Feds charge two men for the $400 million Bitcoin hack that took down Mt. Gox

The US federal government has charged two Russian nationals in connection with the series of hacks that brought down the Mt. Gox Bitcoin exchange in 2014. In a press release on Friday, the Department of Justice says it charged Alexey Bilyuchenko and Aleksandr Verner with conspiring to launder 647,000 Bitcoins stolen from the exchange, which was worth around $400 million at the time.
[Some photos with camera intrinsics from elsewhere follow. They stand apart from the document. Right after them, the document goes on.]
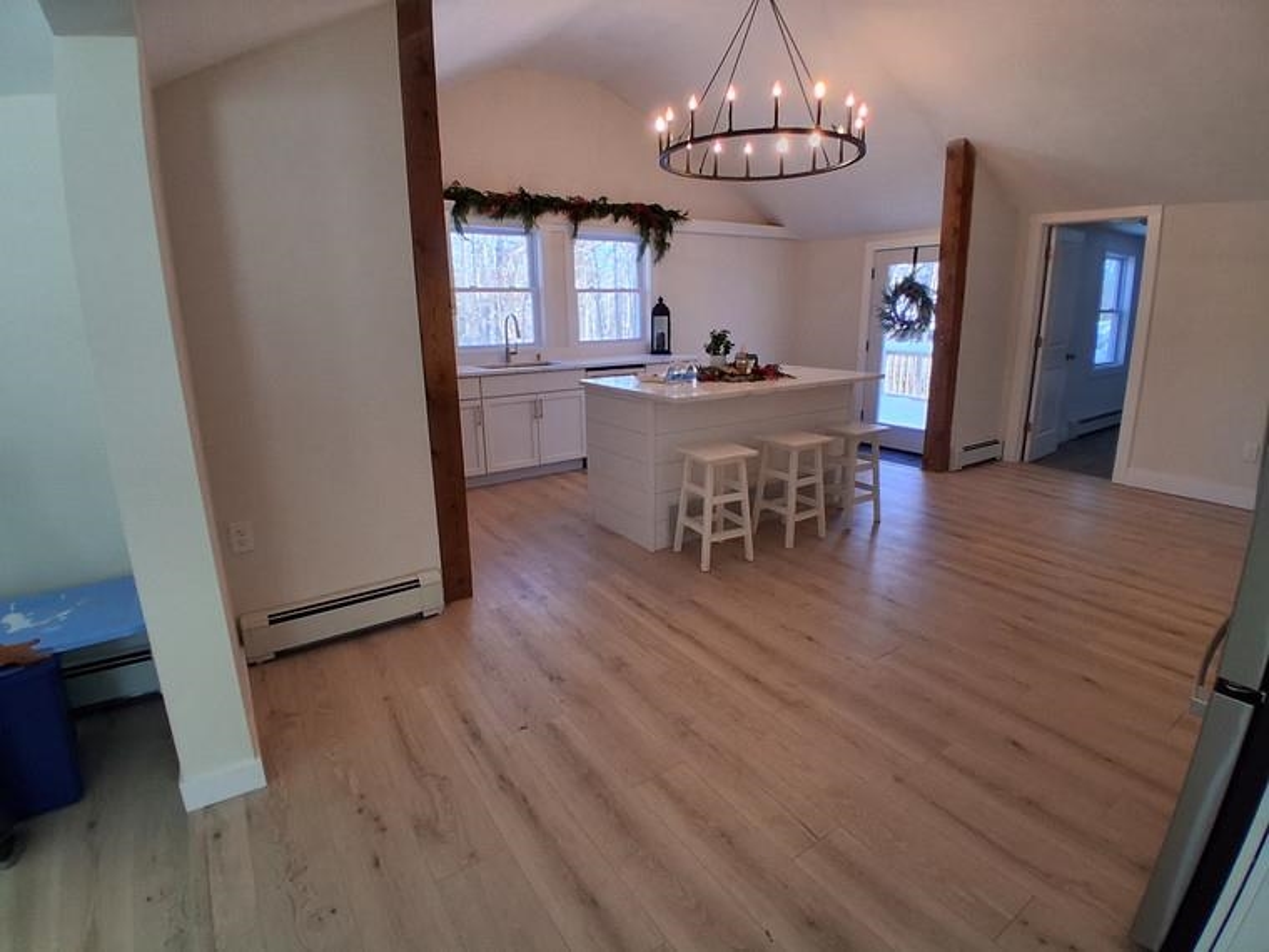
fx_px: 623
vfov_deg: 74.7
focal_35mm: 17
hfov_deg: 91.0
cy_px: 476
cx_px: 634
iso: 160
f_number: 2.2
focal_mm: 1.4
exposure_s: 1/120
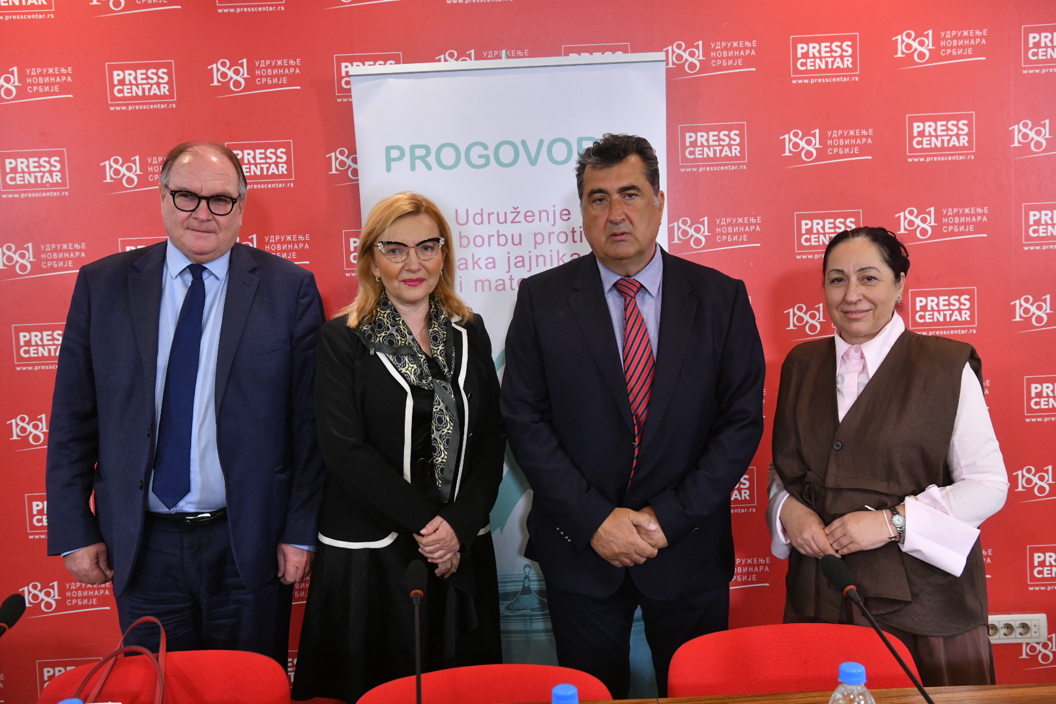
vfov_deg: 38.9
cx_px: 528
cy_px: 352
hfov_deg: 55.8
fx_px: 997
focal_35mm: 34
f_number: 5
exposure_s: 1/160
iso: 3200
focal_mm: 34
The government is separately charging Bilyuchenko for working with Alexander Vinnik — who the DOJ indicted in 2017 — for operating BTC-e, a now-defunct crypto exchange that served as “one of the primary ways by which cyber criminals around the world transferred, laundered, and stored the criminal proceeds of their illegal activities.”

At the time of Vinnik’s indictment, the government alleged that stolen funds from Mt. Gox passed through BTC-e and wallets associated with Vinnik. Now the DOJ alleges that Bilyuchenko, Verner, and other co-conspirators laundered over 300,000 Bitcoins that had been stolen from Mt. Gox as well.

“As alleged in the indictments, starting in 2011, Bilyuchenko and Verner stole a massive amount of cryptocurrency from Mt. Gox, contributing to the exchange’s ultimate insolvency,” Assistant Attorney General Kenneth A. Polite, Jr. says in a statement. “Armed with the ill-gotten gains from Mt. Gox, Bilyuchenko allegedly went on to help set up the notorious BTC-e virtual currency exchange, which laundered funds for cyber criminals worldwide.”

While Bilyuchenko faces charges with conspiracy to commit money laundering and operating an unlicensed money services business and over 20 years behind bars, Verner is charged with conspiracy to commit money laundering with a maximum penalty of 20 years in prison.